Copy out everything in the data from the line containing "a była większa" down to the line containing "w ramach swoich", keeping every line unchanged and including both of those lines.

════

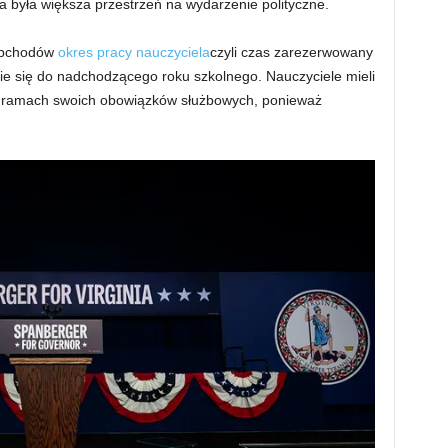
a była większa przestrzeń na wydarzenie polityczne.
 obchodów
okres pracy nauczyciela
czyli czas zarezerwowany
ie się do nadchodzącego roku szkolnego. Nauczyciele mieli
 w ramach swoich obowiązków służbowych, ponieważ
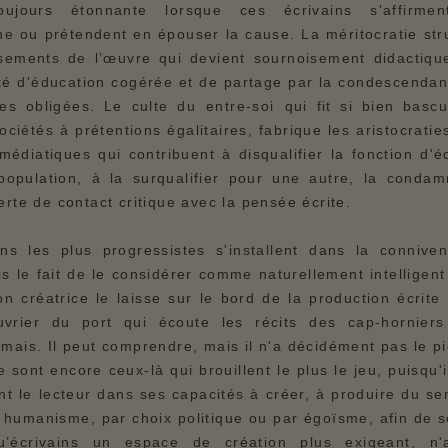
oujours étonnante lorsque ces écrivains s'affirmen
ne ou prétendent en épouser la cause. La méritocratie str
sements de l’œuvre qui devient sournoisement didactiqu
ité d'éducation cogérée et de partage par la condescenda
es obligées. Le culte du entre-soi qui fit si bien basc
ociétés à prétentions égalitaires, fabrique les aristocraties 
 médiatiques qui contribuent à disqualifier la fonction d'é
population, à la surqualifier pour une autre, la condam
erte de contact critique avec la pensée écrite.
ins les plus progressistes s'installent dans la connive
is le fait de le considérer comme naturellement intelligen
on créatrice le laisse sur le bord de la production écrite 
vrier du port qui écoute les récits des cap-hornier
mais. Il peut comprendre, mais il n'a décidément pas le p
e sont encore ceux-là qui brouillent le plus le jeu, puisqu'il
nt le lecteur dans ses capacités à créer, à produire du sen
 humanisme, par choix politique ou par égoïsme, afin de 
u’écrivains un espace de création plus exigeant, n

════

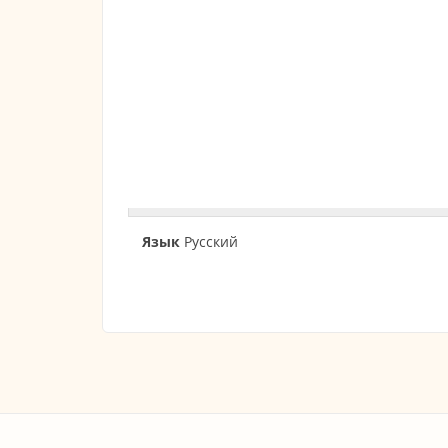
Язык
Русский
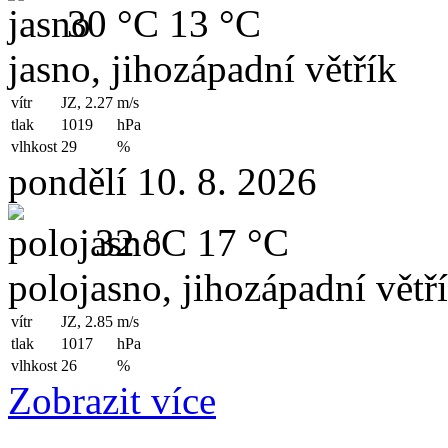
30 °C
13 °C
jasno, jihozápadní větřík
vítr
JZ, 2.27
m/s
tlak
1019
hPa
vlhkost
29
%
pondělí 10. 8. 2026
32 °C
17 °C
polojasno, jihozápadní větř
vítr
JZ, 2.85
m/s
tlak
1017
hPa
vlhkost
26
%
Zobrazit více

════

**Reply**
a była większa przestrzeń na wydarzenie polityczne.
 obchodów
okres pracy nauczyciela
czyli czas zarezerwowany
ie się do nadchodzącego roku szkolnego. Nauczyciele mieli
 w ramach swoich obowiązków służbowych, ponieważ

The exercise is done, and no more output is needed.